OBJETIVO DO EXERCÍCIO —
Troque "crop field" por "vineyard" nas linhas que vão do início da listagem até a que contém "I'll return each instance as SVG.", inclusive. Reproduza apenas essas linhas, sem alterar mais nada.

LISTAGEM —
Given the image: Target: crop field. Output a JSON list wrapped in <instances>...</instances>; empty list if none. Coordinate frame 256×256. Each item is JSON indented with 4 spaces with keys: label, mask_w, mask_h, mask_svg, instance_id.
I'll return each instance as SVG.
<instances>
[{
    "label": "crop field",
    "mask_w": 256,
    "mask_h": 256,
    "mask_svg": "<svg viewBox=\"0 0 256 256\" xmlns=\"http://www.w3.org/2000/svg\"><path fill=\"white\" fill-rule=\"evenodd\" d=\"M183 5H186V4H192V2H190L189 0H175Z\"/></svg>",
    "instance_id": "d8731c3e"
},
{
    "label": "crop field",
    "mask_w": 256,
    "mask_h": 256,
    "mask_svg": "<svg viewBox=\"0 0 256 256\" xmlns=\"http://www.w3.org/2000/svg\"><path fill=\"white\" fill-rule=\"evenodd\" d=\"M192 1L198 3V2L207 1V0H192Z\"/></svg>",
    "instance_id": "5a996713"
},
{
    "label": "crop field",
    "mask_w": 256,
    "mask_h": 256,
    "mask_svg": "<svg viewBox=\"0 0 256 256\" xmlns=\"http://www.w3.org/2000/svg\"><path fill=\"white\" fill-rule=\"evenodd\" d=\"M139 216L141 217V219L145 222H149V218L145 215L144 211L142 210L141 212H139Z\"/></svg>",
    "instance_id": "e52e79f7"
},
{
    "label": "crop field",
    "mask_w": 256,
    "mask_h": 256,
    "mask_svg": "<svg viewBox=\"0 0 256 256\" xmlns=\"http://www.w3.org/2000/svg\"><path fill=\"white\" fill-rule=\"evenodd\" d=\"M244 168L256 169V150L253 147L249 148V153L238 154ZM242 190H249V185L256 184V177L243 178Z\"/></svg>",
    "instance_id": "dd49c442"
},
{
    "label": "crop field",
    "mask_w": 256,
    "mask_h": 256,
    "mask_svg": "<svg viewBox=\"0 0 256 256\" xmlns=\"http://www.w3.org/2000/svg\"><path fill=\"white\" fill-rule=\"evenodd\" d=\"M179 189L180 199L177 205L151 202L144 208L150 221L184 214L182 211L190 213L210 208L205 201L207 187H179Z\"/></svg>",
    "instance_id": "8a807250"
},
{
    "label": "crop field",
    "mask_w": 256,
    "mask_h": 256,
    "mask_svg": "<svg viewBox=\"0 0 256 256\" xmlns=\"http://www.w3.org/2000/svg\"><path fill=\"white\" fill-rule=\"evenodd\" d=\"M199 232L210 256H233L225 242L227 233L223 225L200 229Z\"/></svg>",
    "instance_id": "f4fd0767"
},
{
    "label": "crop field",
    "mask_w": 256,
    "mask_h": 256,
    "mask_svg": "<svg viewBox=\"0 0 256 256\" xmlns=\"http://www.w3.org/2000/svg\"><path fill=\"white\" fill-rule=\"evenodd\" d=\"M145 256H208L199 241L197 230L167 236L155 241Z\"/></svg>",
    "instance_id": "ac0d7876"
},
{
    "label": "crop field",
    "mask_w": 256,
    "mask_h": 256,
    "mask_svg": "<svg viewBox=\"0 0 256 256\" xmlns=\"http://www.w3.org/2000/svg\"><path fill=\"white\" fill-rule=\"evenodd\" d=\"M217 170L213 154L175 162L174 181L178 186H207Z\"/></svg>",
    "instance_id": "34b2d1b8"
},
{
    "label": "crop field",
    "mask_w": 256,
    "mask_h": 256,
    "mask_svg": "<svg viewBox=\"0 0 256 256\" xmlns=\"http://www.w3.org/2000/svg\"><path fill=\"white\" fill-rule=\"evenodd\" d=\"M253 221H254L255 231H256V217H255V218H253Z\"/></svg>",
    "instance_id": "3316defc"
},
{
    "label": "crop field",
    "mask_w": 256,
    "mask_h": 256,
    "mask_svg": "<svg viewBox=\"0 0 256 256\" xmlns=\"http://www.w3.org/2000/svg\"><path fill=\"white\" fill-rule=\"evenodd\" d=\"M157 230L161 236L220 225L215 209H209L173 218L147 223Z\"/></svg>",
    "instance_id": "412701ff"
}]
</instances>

RESPOSTA COMPLETA —
Given the image: Target: vineyard. Output a JSON list wrapped in <instances>...</instances>; empty list if none. Coordinate frame 256×256. Each item is JSON indented with 4 spaces with keys: label, mask_w, mask_h, mask_svg, instance_id.
I'll return each instance as SVG.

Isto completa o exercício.